Los principales duelos de la adolescencia
1-Pérdida de la infancia
2-El duelo por los cambios corporales y la aparición de la sexualidad
3-El duelo por el abandono de la dependencia y el comienzo de la independencia
Esto implica dar paso a una nueva forma de autopercibirse, dejar de lado la condición propia de la infancia, aceptar los cambios que se van presentando y permitir la búsqueda de una nueva identidad adulta mientras se abandona la identidad infantil y cambian las formas de vincular, relacionarse y pensarse.

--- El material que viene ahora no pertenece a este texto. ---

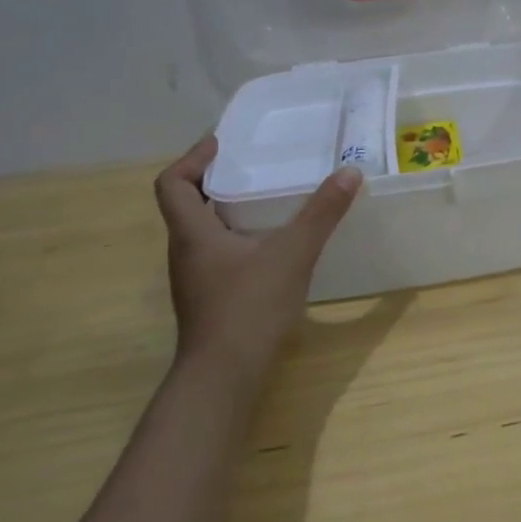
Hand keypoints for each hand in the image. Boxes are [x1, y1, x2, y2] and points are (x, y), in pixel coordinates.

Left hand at [153, 137, 362, 366]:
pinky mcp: (211, 299)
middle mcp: (186, 252)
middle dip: (216, 180)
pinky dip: (239, 238)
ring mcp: (196, 279)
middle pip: (187, 204)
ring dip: (228, 210)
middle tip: (254, 165)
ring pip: (204, 232)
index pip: (171, 184)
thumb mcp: (292, 254)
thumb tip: (348, 172)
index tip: (222, 144)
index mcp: (192, 233)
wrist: (224, 377)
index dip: (192, 158)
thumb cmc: (249, 308)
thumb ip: (321, 213)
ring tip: (268, 198)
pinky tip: (273, 245)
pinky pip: (220, 254)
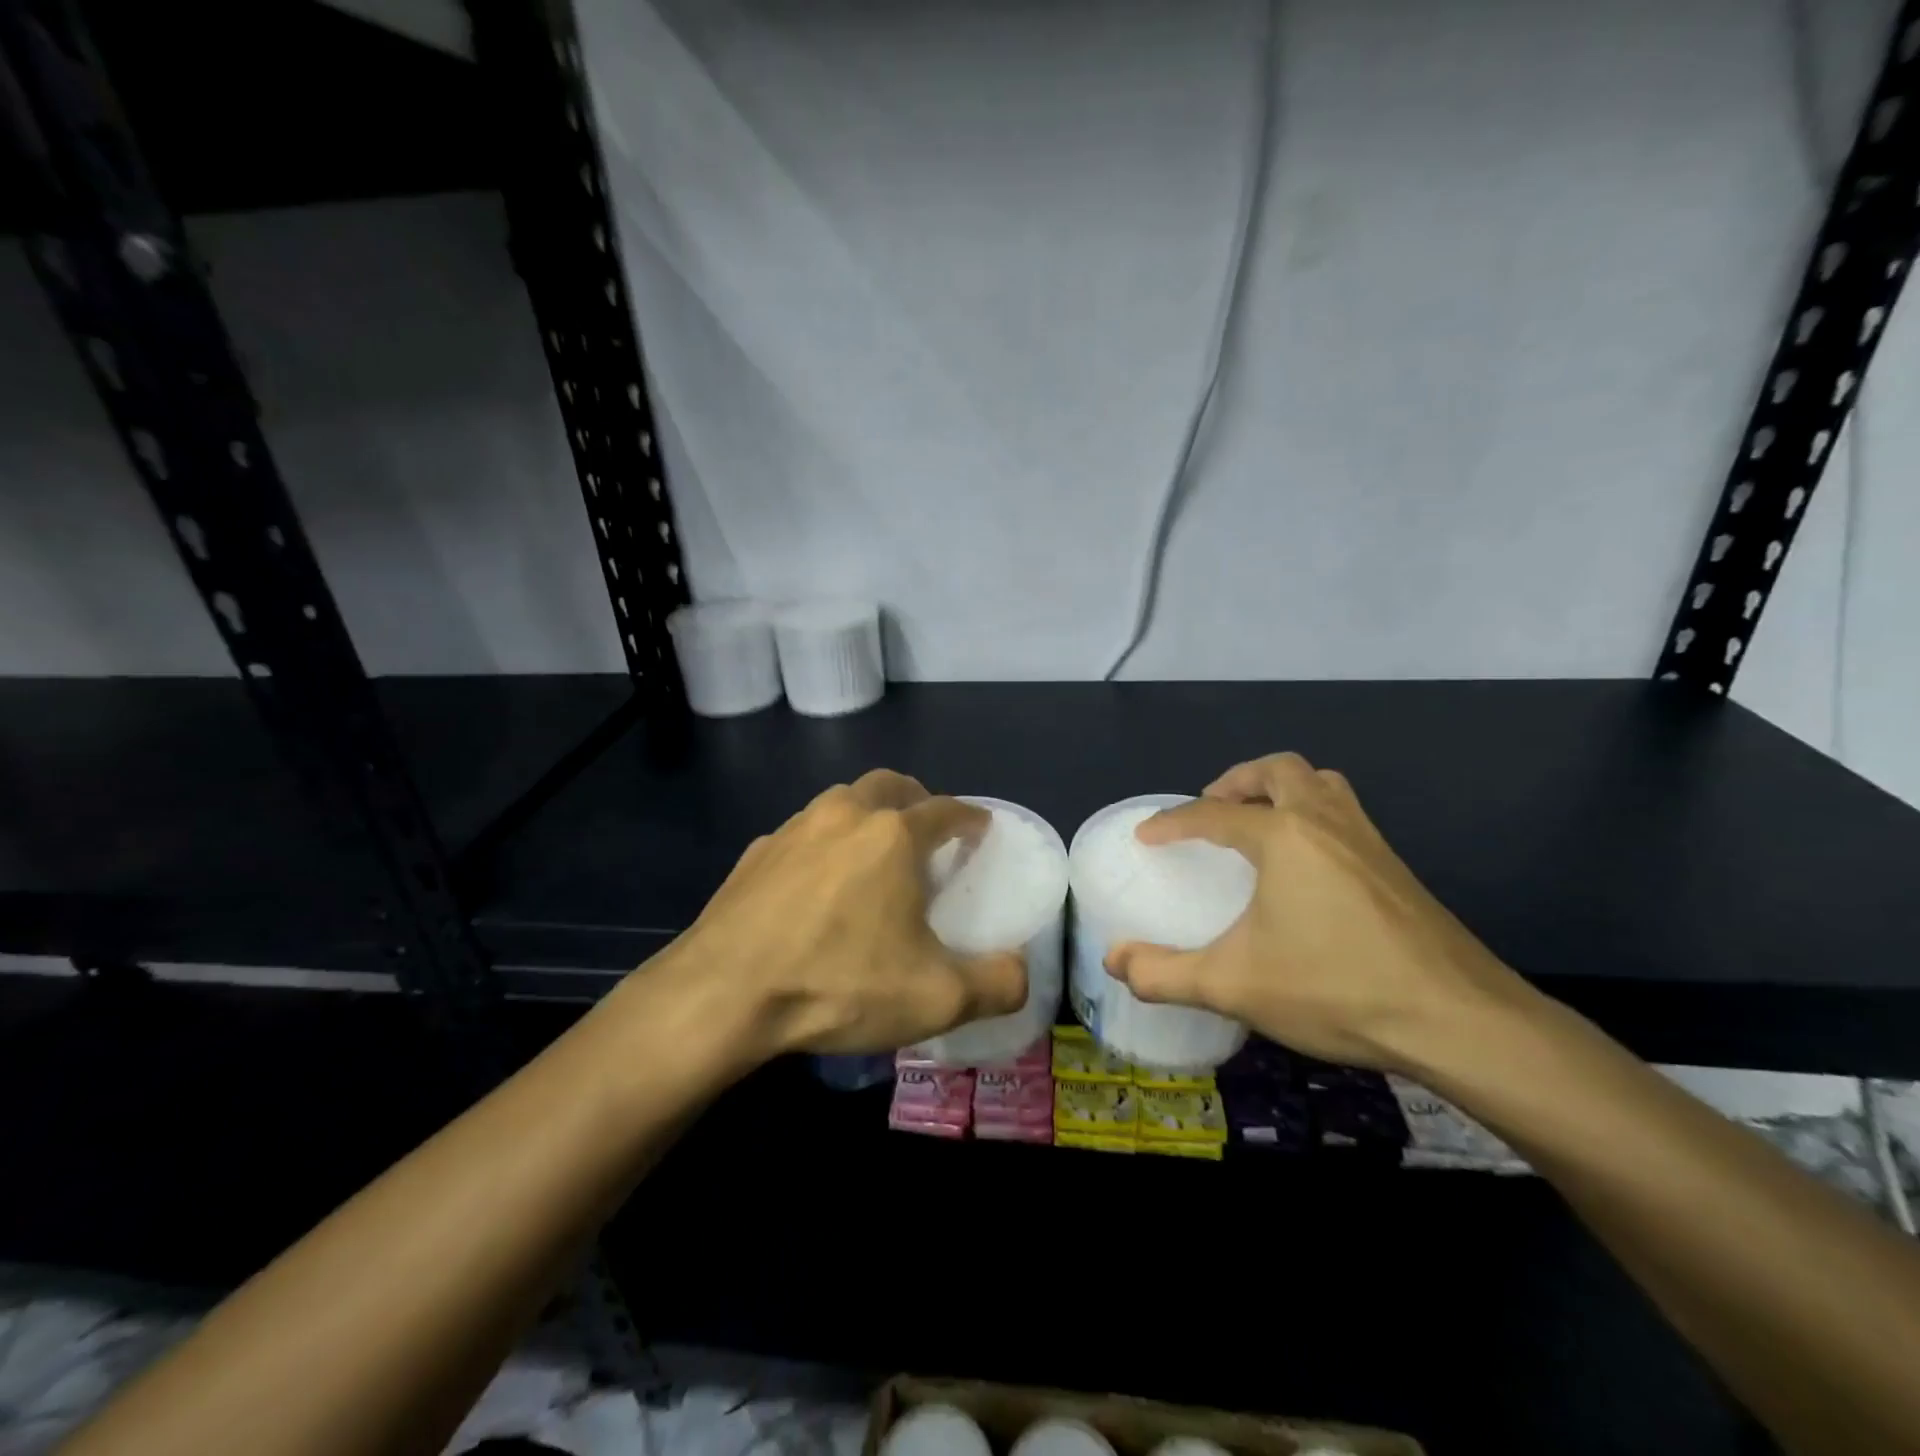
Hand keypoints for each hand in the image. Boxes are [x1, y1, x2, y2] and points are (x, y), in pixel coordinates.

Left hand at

Sin embargo, con la pubertad dicha imagen comienza a presentar cambios corporales evidentes no elegidos de tal manera que el niño o la niña deberá aceptar que el cuerpo infantil en el que se reconocía ya no estará nunca más pues ahora su aspecto comenzará a ser diferente a causa de las hormonas sexuales que despuntan en este periodo y que, a su vez, le llevan a sentir y experimentar su cuerpo a través del deseo y la sexualidad.
En la niñez, los padres y las madres se encuentran en un lugar especialmente relevante, de privilegio e idealizado desde la mirada del niño o niña.

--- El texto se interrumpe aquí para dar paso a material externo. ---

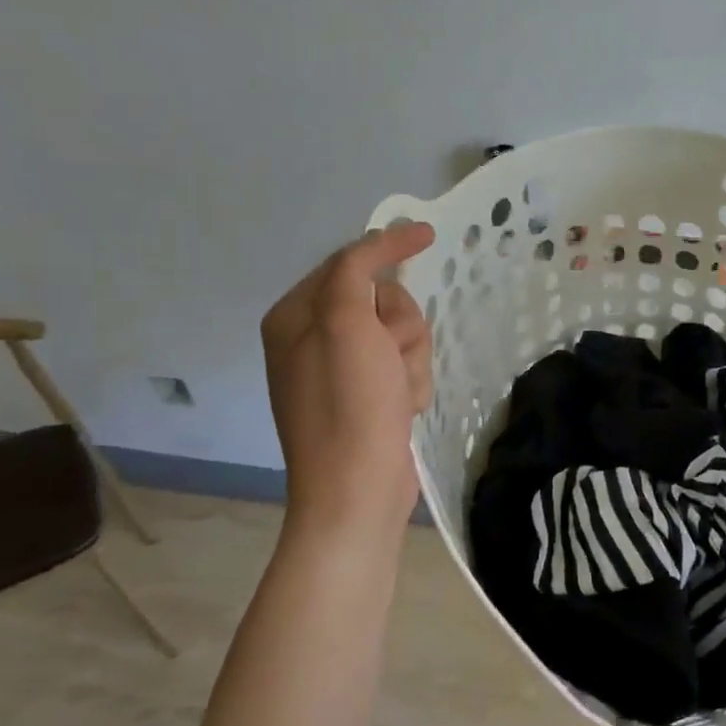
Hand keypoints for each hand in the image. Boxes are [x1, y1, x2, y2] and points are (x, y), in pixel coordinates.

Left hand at [260, 223, 436, 532]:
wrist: (357, 490)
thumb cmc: (349, 404)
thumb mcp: (347, 323)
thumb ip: (357, 270)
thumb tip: (385, 238)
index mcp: (296, 316)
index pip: (350, 263)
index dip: (389, 250)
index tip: (429, 235)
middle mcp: (315, 339)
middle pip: (384, 301)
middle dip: (401, 326)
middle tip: (392, 356)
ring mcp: (343, 372)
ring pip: (402, 336)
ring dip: (412, 360)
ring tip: (399, 392)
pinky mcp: (368, 398)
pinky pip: (406, 369)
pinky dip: (412, 384)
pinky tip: (403, 410)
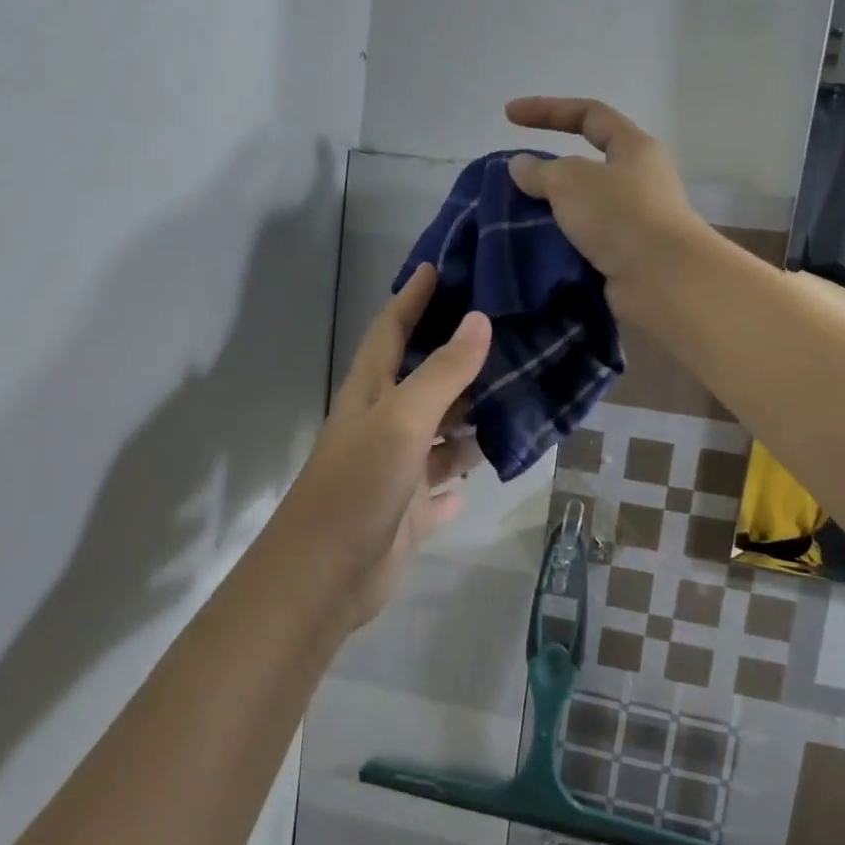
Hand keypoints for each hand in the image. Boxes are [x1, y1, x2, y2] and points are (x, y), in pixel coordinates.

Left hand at [273, 264, 489, 632]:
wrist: (325, 577)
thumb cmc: (358, 484)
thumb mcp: (402, 419)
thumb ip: (444, 372)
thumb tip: (481, 319)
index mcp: (371, 393)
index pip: (391, 329)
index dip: (413, 297)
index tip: (439, 267)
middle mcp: (383, 425)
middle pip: (423, 380)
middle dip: (457, 358)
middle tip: (507, 333)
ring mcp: (396, 470)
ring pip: (441, 436)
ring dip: (470, 422)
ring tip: (520, 398)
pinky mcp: (408, 511)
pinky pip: (444, 487)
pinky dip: (462, 479)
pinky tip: (493, 468)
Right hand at [505, 96, 705, 311]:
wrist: (661, 280)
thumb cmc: (619, 215)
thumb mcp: (571, 181)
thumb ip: (541, 171)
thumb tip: (521, 165)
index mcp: (634, 148)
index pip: (588, 115)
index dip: (548, 110)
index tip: (508, 115)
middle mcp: (639, 181)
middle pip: (587, 166)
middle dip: (548, 172)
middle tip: (513, 184)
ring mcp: (635, 222)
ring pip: (583, 210)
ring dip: (552, 214)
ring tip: (516, 221)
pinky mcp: (627, 257)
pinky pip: (585, 243)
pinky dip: (561, 245)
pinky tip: (536, 251)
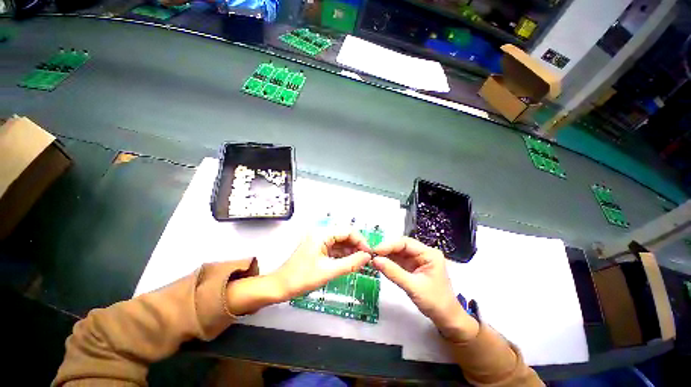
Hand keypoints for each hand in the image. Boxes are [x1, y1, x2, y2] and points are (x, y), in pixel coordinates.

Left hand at [274, 231, 371, 298]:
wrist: (279, 287)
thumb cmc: (301, 278)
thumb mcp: (328, 271)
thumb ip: (350, 263)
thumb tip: (367, 257)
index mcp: (322, 234)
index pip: (347, 231)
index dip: (360, 240)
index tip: (368, 253)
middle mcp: (321, 234)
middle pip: (344, 235)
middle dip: (356, 246)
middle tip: (366, 259)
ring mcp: (320, 241)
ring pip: (341, 242)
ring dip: (351, 251)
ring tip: (361, 262)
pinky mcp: (319, 249)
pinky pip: (335, 249)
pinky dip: (343, 255)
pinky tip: (351, 262)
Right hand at [372, 237, 478, 341]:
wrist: (446, 318)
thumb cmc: (434, 302)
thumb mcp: (413, 287)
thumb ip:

Sin embargo, en la adolescencia caen de ese pedestal comenzando así la separación de los padres y el comienzo de la individuación.
Este proceso, el cual no resulta fácil para los adultos ni para los adolescentes, debe ser apoyado y permitido por los padres y las madres con el fin de facilitar el proceso y permitir el desarrollo de la propia identidad que el/la adolescente busca.
Sin embargo, este duelo no resulta fácil puesto que en la búsqueda de su nueva identidad el/la adolescente se encuentra en una situación ambigua y desafiante hacia las figuras de apego, mientras que éstas últimas deben asumir que la relación con su hijo o su hija ya no volverá a ser como antes.
Que el/la adolescente logre su propia identidad, supone múltiples cambios en las relaciones, los vínculos e incluso en la estructura familiar.
Todos estos duelos propios de esta etapa son complejos y en no pocas ocasiones vivenciados con dolor, confusión y ambivalencia.
No obstante, estos procesos de duelo son necesarios y relevantes, de tal manera que es importante permitir su desarrollo natural.